Il Papa ha così concluso la sua catechesi in italiano: “Cari amici, facciamo risuonare nel nostro cuore queste parole di Gesù: «Beati gli operatori di pace, perché saranno chiamati figli di Dio» (Mt 5,9). Chiediamo sinceramente perdono per tutte le volte in cui siamo stati occasione di divisione o di incomprensione all’interno delle nostre comunità, ben sapendo che non si giunge alla comunione se non attraverso una continua conversione. E che è la conversione? Ma, Signore, dammi la grazia di non sparlare, di non criticare, di non chiacchierare, di volere a tutti bene. E’ una grazia che il Signore ci dà. Questo è convertire il cuore, no? E chiediamo che il tessuto quotidiano delle nostre relazioni possa diventare un riflesso sempre più bello e gioioso del rapporto tra Gesù e il Padre. Grazie”.
Salutando poi i pellegrini di lingua spagnola, Papa Francesco ha ricordato che domani si svolgerà nei Giardini Vaticani la cerimonia di benedizione di una statua della Virgen de la Caridad del Cobre, patrona di Cuba. Francesco ha salutato i vescovi di Cuba, venuti a Roma per l’occasione, e ha benedetto tutti i fedeli cubani.
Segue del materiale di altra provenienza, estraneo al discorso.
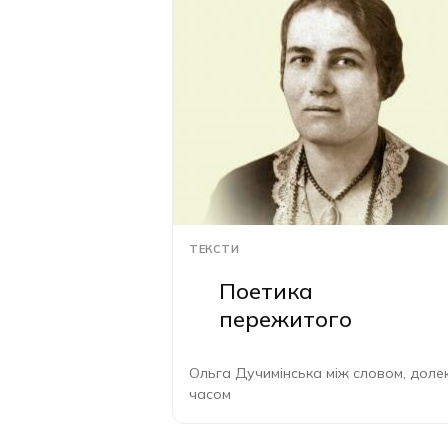
ТЕКСТИ
Поетика
пережитого
Ольга Дучимінська між словом, долею
часом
Infine ha salutato i fedeli italiani: “Cari pellegrini di lingua italiana: benvenuti! Saluto le Suore di Sant’Anna, che celebrano il Capitolo Generale; il “Comitato Nobile Quartiere Monte” di Piazza Armerina con il Vescovo Mons. Gisana; i ciclisti “pellegrini della pace” della Toscana, accompagnati dal Vescovo di San Miniato, Mons. Tardelli. Saluto le Associazioni e i gruppi parrocchiali, in particolare quelli di Campocavallo, con il Vescovo di Ancona-Osimo, Mons. Menichelli. La visita alle Tombe degli Apostoli accresca in tutti il senso di appartenenza alla Chiesa. Mi rivolgo infine ai giovani, agli ammalati e agli sposi novelli. Oggi celebriamo la memoria di Santa Monica, madre di Sant’Agostino. Il suo amore per il Signore indichi a voi, cari giovani, la centralità di Dio nella vostra vita; incoraggi voi, cari ammalati, ad affrontare con fede i momenti di sofferenza e stimoli voi, cari sposi novelli, a educare cristianamente i figli che il Signore vorrà donarvi. Grazie!”.